Information supplied Block Start

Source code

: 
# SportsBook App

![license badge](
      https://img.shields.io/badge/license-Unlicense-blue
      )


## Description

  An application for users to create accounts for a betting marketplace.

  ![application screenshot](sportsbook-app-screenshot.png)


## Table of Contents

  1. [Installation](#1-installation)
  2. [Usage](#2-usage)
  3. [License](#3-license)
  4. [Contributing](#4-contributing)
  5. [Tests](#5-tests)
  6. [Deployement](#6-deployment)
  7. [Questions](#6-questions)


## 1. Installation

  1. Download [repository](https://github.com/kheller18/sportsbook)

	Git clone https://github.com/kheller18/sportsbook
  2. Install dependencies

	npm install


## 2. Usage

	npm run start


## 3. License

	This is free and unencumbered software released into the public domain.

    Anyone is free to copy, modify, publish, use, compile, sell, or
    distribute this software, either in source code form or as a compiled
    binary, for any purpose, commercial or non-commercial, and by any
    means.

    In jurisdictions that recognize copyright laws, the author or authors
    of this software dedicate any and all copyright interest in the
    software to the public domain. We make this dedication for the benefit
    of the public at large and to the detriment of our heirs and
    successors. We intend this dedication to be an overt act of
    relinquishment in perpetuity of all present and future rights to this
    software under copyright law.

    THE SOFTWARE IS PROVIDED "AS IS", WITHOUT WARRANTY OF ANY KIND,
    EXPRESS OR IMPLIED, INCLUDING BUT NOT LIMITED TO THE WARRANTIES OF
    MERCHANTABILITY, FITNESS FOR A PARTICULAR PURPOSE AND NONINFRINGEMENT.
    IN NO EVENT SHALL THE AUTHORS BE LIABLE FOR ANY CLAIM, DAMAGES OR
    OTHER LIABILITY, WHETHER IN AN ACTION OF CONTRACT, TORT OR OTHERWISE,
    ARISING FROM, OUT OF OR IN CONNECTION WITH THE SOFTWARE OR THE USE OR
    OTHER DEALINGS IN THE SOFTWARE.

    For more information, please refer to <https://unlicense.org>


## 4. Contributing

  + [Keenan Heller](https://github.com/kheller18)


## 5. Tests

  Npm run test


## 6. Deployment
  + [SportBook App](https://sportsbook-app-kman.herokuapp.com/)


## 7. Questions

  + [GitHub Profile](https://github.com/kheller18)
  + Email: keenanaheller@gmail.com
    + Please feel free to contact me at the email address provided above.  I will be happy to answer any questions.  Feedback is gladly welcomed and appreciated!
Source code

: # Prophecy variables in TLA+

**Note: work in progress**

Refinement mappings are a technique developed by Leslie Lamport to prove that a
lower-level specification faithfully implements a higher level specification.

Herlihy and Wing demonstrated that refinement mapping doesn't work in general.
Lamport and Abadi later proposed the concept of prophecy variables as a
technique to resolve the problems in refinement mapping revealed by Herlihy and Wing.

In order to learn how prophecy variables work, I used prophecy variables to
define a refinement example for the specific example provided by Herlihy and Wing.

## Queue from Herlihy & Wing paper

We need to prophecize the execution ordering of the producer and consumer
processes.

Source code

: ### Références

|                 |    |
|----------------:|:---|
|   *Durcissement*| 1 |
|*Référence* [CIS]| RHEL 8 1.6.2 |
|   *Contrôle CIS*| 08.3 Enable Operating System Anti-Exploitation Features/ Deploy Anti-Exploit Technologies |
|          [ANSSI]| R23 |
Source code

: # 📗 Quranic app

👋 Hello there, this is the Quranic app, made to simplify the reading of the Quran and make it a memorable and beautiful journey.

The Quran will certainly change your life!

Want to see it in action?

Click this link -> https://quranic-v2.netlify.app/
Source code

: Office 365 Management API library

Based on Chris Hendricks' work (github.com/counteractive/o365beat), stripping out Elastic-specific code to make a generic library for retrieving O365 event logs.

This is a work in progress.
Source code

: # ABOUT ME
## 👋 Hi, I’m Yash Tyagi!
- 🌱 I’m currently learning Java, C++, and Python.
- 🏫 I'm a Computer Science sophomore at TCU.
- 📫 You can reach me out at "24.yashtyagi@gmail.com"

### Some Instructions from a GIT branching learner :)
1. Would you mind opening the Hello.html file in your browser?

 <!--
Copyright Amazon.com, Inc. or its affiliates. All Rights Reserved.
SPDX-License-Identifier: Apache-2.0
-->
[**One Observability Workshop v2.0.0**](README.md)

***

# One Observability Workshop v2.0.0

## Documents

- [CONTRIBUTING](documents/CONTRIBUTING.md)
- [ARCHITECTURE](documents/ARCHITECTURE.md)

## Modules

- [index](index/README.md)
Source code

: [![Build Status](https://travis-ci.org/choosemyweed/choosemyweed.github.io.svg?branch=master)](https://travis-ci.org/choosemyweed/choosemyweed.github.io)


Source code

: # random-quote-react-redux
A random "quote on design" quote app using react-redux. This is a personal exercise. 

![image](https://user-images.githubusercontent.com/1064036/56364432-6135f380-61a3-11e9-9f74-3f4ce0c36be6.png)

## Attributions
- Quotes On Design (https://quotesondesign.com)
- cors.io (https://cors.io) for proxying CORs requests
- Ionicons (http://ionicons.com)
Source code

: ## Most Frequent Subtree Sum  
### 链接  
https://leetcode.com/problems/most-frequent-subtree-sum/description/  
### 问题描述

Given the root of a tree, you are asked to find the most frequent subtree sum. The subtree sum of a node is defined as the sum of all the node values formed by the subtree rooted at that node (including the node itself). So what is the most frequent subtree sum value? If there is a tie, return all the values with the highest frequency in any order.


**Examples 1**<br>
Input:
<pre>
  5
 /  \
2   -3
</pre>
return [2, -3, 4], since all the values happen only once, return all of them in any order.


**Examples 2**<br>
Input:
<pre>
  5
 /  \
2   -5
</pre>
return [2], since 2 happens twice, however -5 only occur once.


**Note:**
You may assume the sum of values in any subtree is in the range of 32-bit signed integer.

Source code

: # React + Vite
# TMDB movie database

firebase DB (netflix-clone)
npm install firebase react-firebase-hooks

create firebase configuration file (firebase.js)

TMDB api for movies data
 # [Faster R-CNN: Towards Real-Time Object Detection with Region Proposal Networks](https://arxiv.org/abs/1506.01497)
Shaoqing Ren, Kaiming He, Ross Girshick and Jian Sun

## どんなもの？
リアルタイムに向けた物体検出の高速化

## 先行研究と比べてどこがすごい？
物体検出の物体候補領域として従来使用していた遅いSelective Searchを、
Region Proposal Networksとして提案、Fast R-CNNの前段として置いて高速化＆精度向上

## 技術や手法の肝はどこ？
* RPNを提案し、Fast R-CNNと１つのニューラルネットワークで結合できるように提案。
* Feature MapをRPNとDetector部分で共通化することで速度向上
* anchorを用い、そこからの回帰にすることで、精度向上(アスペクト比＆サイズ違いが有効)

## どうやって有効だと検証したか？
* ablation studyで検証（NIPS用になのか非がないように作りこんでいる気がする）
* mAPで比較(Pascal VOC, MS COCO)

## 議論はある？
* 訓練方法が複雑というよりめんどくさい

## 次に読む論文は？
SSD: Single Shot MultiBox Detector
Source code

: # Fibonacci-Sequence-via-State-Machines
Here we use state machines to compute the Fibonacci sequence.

Information supplied Block End

Work instruction:
Retype the entries precisely as they stand.

Output of the task:
Source code

: 
# SportsBook App

![license badge](
      https://img.shields.io/badge/license-Unlicense-blue
      )


## Description

  An application for users to create accounts for a betting marketplace.

  ![application screenshot](sportsbook-app-screenshot.png)


## Table of Contents

  1. [Installation](#1-installation)
  2. [Usage](#2-usage)
  3. [License](#3-license)
  4. [Contributing](#4-contributing)
  5. [Tests](#5-tests)
  6. [Deployement](#6-deployment)
  7. [Questions](#6-questions)


## 1. Installation

  1. Download [repository](https://github.com/kheller18/sportsbook)

	Git clone https://github.com/kheller18/sportsbook
  2. Install dependencies

	npm install


## 2. Usage

	npm run start


## 3. License

	This is free and unencumbered software released into the public domain.

    Anyone is free to copy, modify, publish, use, compile, sell, or
    distribute this software, either in source code form or as a compiled
    binary, for any purpose, commercial or non-commercial, and by any
    means.

    In jurisdictions that recognize copyright laws, the author or authors
    of this software dedicate any and all copyright interest in the
    software to the public domain. We make this dedication for the benefit
    of the public at large and to the detriment of our heirs and
    successors. We intend this dedication to be an overt act of
    relinquishment in perpetuity of all present and future rights to this
    software under copyright law.

    THE SOFTWARE IS PROVIDED "AS IS", WITHOUT WARRANTY OF ANY KIND,
    EXPRESS OR IMPLIED, INCLUDING BUT NOT LIMITED TO THE WARRANTIES OF
    MERCHANTABILITY, FITNESS FOR A PARTICULAR PURPOSE AND NONINFRINGEMENT.
    IN NO EVENT SHALL THE AUTHORS BE LIABLE FOR ANY CLAIM, DAMAGES OR
    OTHER LIABILITY, WHETHER IN AN ACTION OF CONTRACT, TORT OR OTHERWISE,
    ARISING FROM, OUT OF OR IN CONNECTION WITH THE SOFTWARE OR THE USE OR
    OTHER DEALINGS IN THE SOFTWARE.

    For more information, please refer to <https://unlicense.org>


## 4. Contributing

  + [Keenan Heller](https://github.com/kheller18)


## 5. Tests

  Npm run test


## 6. Deployment
  + [SportBook App](https://sportsbook-app-kman.herokuapp.com/)


## 7. Questions

  + [GitHub Profile](https://github.com/kheller18)
  + Email: keenanaheller@gmail.com
    + Please feel free to contact me at the email address provided above.  I will be happy to answer any questions.  Feedback is gladly welcomed and appreciated!
Source code

: # Prophecy variables in TLA+

**Note: work in progress**

Refinement mappings are a technique developed by Leslie Lamport to prove that a
lower-level specification faithfully implements a higher level specification.

Herlihy and Wing demonstrated that refinement mapping doesn't work in general.
Lamport and Abadi later proposed the concept of prophecy variables as a
technique to resolve the problems in refinement mapping revealed by Herlihy and Wing.

In order to learn how prophecy variables work, I used prophecy variables to
define a refinement example for the specific example provided by Herlihy and Wing.

## Queue from Herlihy & Wing paper

We need to prophecize the execution ordering of the producer and consumer
processes.

Source code

: ### Références

|                 |    |
|----------------:|:---|
|   *Durcissement*| 1 |
|*Référence* [CIS]| RHEL 8 1.6.2 |
|   *Contrôle CIS*| 08.3 Enable Operating System Anti-Exploitation Features/ Deploy Anti-Exploit Technologies |
|          [ANSSI]| R23 |
Source code

: # 📗 Quranic app

👋 Hello there, this is the Quranic app, made to simplify the reading of the Quran and make it a memorable and beautiful journey.

The Quran will certainly change your life!

Want to see it in action?

Click this link -> https://quranic-v2.netlify.app/
Source code

: Office 365 Management API library

Based on Chris Hendricks' work (github.com/counteractive/o365beat), stripping out Elastic-specific code to make a generic library for retrieving O365 event logs.

This is a work in progress.
Source code

: # ABOUT ME
## 👋 Hi, I’m Yash Tyagi!
- 🌱 I’m currently learning Java, C++, and Python.
- 🏫 I'm a Computer Science sophomore at TCU.
- 📫 You can reach me out at "24.yashtyagi@gmail.com"

### Some Instructions from a GIT branching learner :)
1. Would you mind opening the Hello.html file in your browser?

 <!--
Copyright Amazon.com, Inc. or its affiliates. All Rights Reserved.
SPDX-License-Identifier: Apache-2.0
-->
[**One Observability Workshop v2.0.0**](README.md)

***

# One Observability Workshop v2.0.0

## Documents

- [CONTRIBUTING](documents/CONTRIBUTING.md)
- [ARCHITECTURE](documents/ARCHITECTURE.md)

## Modules

- [index](index/README.md)
Source code

: [![Build Status](https://travis-ci.org/choosemyweed/choosemyweed.github.io.svg?branch=master)](https://travis-ci.org/choosemyweed/choosemyweed.github.io)


Source code

: # random-quote-react-redux
A random "quote on design" quote app using react-redux. This is a personal exercise. 

![image](https://user-images.githubusercontent.com/1064036/56364432-6135f380-61a3-11e9-9f74-3f4ce0c36be6.png)

## Attributions
- Quotes On Design (https://quotesondesign.com)
- cors.io (https://cors.io) for proxying CORs requests
- Ionicons (http://ionicons.com)
Source code

: ## Most Frequent Subtree Sum  
### 链接  
https://leetcode.com/problems/most-frequent-subtree-sum/description/  
### 问题描述

Given the root of a tree, you are asked to find the most frequent subtree sum. The subtree sum of a node is defined as the sum of all the node values formed by the subtree rooted at that node (including the node itself). So what is the most frequent subtree sum value? If there is a tie, return all the values with the highest frequency in any order.


**Examples 1**<br>
Input:
<pre>
  5
 /  \
2   -3
</pre>
return [2, -3, 4], since all the values happen only once, return all of them in any order.


**Examples 2**<br>
Input:
<pre>
  5
 /  \
2   -5
</pre>
return [2], since 2 happens twice, however -5 only occur once.


**Note:**
You may assume the sum of values in any subtree is in the range of 32-bit signed integer.

Source code

: # React + Vite
# TMDB movie database

firebase DB (netflix-clone)
npm install firebase react-firebase-hooks

create firebase configuration file (firebase.js)

TMDB api for movies data
 # [Faster R-CNN: Towards Real-Time Object Detection with Region Proposal Networks](https://arxiv.org/abs/1506.01497)
Shaoqing Ren, Kaiming He, Ross Girshick and Jian Sun

## どんなもの？
リアルタイムに向けた物体検出の高速化

## 先行研究と比べてどこがすごい？
物体検出の物体候補領域として従来使用していた遅いSelective Searchを、
Region Proposal Networksとして提案、Fast R-CNNの前段として置いて高速化＆精度向上

## 技術や手法の肝はどこ？
* RPNを提案し、Fast R-CNNと１つのニューラルネットワークで結合できるように提案。
* Feature MapをRPNとDetector部分で共通化することで速度向上
* anchorを用い、そこからの回帰にすることで、精度向上(アスペクト比＆サイズ違いが有効)

## どうやって有効だと検証したか？
* ablation studyで検証（NIPS用になのか非がないように作りこんでいる気がする）
* mAPで比較(Pascal VOC, MS COCO)

## 議論はある？
* 訓練方法が複雑というよりめんどくさい

## 次に読む論文は？
SSD: Single Shot MultiBox Detector
Source code

: # Fibonacci-Sequence-via-State-Machines
Here we use state machines to compute the Fibonacci sequence.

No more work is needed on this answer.